319995 3 999 75 12.920041 11.123048 3 0.909456 2.804114
319996 3 999 76 13.436892 11.691356 3 0.909456 2.804114
319997 3 999 77 13.953744 12.259664 3 0.909456 2.804114
319998 3 999 78 14.470595 12.827972 3 0.909456 2.804114
319999 3 999 79 14.987446 13.396280 3 0.909456 2.804114

320000 rows × 8 columns

Well, that’s quite a lot of rows! But the key thing here is that we’ve got both data and parameters into a single tidy dataframe.

Step 2: Plot!

Now we have everything we need to plot the outputs declaratively with plotnine:

p = (
    ggplot(
        tidy_df,
        aes("x", "mu", group="group", color="factor(group)", fill="factor(group)"),
    )
    + stat_summary(
        geom="ribbon",
        fun_ymin=lambda y: np.quantile(y, 0.03),
        fun_ymax=lambda y: np.quantile(y, 0.97),
        alpha=0.20,
        size=0,
    )
    + stat_summary(geom="line", fun_y=np.median, size=1)
    + theme_classic()
    + labs(
        x="x",
        y="y",
        fill="group",
        color="group",
        title=r"Predicted mu with 94% percentile intervals",
    )
    + geom_point(df, aes("x", "y", color="factor(group)"), size=1.6, alpha=0.6)
)
p

So that is certainly not a 1-liner, but it is declarative! Every piece of that code relates to what we want to plot.

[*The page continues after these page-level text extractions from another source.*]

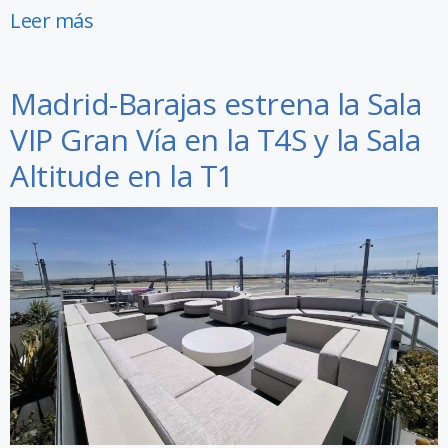
Leer más
Madrid-Barajas estrena la Sala
VIP Gran Vía en la T4S y la Sala
Altitude en la T1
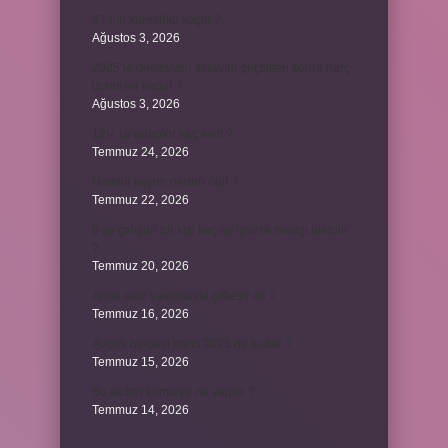
37 nin karekökü kaçtır ?
Ağustos 3, 2026
2025’te direksiyon sınavını geçtikten sonra harç
ücreti ne kadar ?
Ağustos 3, 2026
12V 1a adaptör kaç watt ?
Temmuz 24, 2026
Hamile koyun neden ölür ?
Temmuz 22, 2026
6 ay çalışan bir kişi kaç ay işsizlik maaşı alabilir
?
Temmuz 20, 2026
Anne kedi yavrusuyla çiftleşir mi ?
Temmuz 16, 2026
Avcılık belgesi harcı 2025 ne kadar ?
Temmuz 15, 2026
Su akıtan kombiye ne yapılır ?
Temmuz 14, 2026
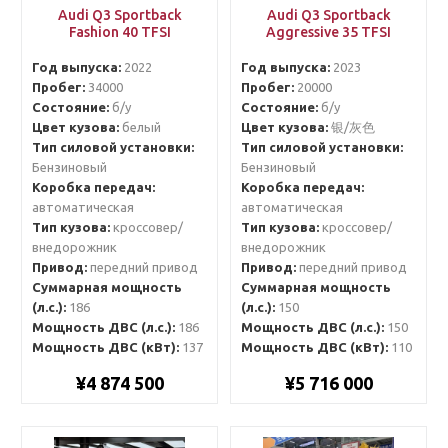
Audi Q3 Sportback
Audi Q3 Sportback
Fashion 40 TFSI
Aggressive 35 TFSI
Год выпуска:
2022
Год выпуска:
2023
Пробег:
34000
Пробег:
20000
Состояние:
б/у
Состояние:
б/у
Цвет кузова:
белый
Цвет кузова:
银/灰色
Тип силовой установки:
Тип силовой установки:
Бензиновый
Бензиновый
Коробка передач:
Коробка передач:
автоматическая
автоматическая
Тип кузова:
кроссовер/
Тип кузова:
кроссовер/
внедорожник
внедорожник
Привод:
передний привод
Привод:
передний привод
Суммарная мощность
Суммарная мощность
(л.с.):
186
(л.с.):
150
Мощность ДВС (л.с.):
186
Мощность ДВС (л.с.):
150
Мощность ДВС (кВт):
137
Мощность ДВС (кВт):
110
¥4 874 500
¥5 716 000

One advantage you get from this is that it’s much easier to customize the plot because you are in grammar of graphics territory. For example, we can just add a facet_wrap to completely change the pixels being plotted.

p + facet_wrap('group')

And now let’s see how we can plot the posterior distributions of the slopes for each group in parameters space.

(
    ggplot(tidy_df, aes(x="beta", color="factor(group)"))
    + geom_density(alpha=0.2, size=1)
    + theme_classic()
)

Admittedly, these defaults for plotnine are not great. It is totally possible to customize them, but I’m not doing that here.

Summary

This approach will not necessarily lead to plotting complex graphics in a single line of code, but it does allow you to build up plots in a modular way. This is the main advantage of the grammar of graphics approach - you can build up complex graphics from simple components. And the code you are writing is all about what you want to plot, rather than how to wrangle the data. This is a big difference in terms of mental model and can make it easier to understand what is going on.

Some people may love this, some may be indifferent, some may hate it. Either way, the main point I am making in this blog post is: if you want to to do Bayesian model data viz in a different way, you can do that in Python.

Readers should note that you’ve been able to do this in R for a while now with the ggplot2 and tidybayes packages. It would be interesting to see if this approach is appealing to people. We could even build more geoms and stats or use other grammar of graphics based pagages.